Posted on Aug 08, 2012 | Comments 3
Researchers at Texas A&M University conducted a study of the reactions of college-age men and women when confronted with behavior that is demeaning to women.
In one experiment, participants were given a reading assignment in which a woman was subjected to disparaging remarks. In a second experiment, participants actually observed the inappropriate behavior.
In both cases, men had very little reaction and tended to not believe they should react to the behavior. The results showed that women who read about an encounter were upset about the behavior and stated that they would object to the disparaging remarks. But when women were actually confronted with the behavior, their reactions were similar to those of men. The women tended to ignore the bad behavior or did nothing to object to it.

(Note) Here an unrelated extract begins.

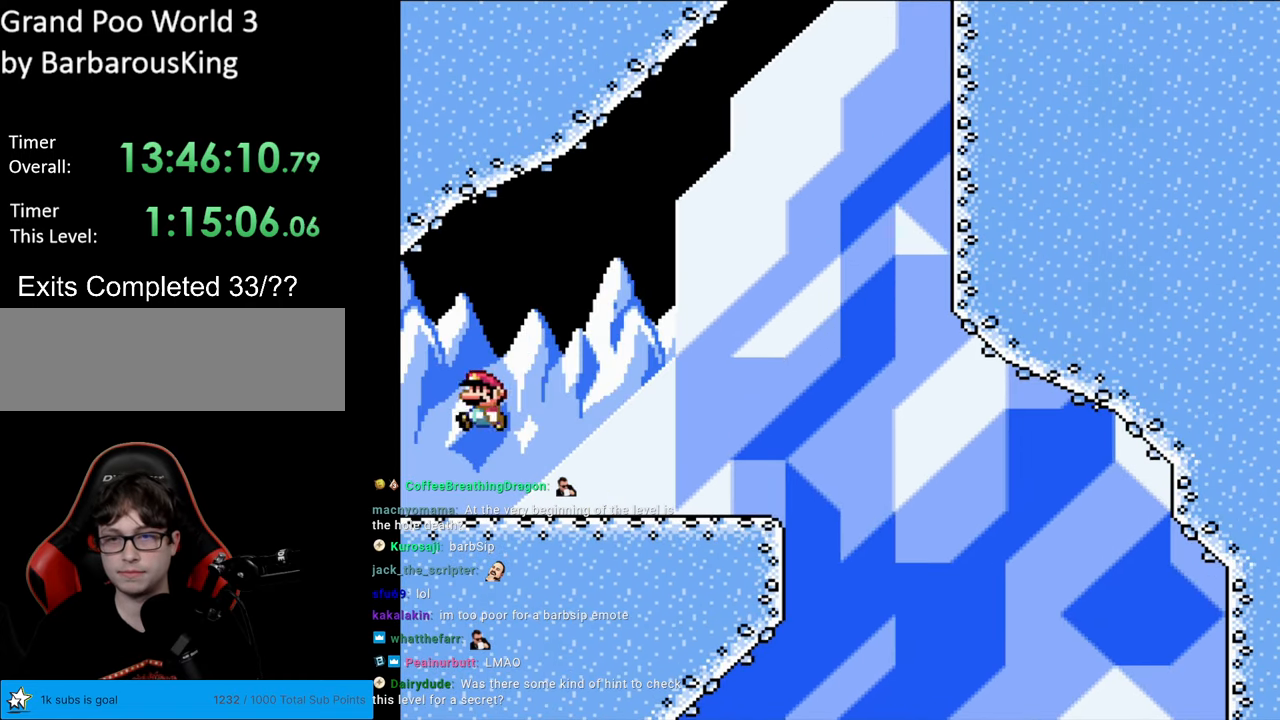
{"buttons": ["Y", "DPAD_RIGHT"], "events": [[50, "DPAD_LEFT", "up"], [150, "DPAD_RIGHT", "down"], [250, "B", "up"]]}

Among the authors of the study, published in the journal Sex Roles, are Kathi Miner, an assistant professor of psychology with a joint appointment in the women’s and gender studies program at Texas A&M and Claudia Benavides-Espinoza, assistant professor of sports management at Arkansas State University, who did her graduate work at Texas A&M.
Dr. Miner is a graduate of the University of California at Irvine. She holds a master’s degree from Southern Methodist University and a Ph.D. in psychology and women’s studies from the University of Michigan.
Dr. Benavides-Espinoza is a graduate of the Universidad Autonoma de Nuevo Leon in Mexico. She holds master’s and Ph.D. degrees from Texas A&M University.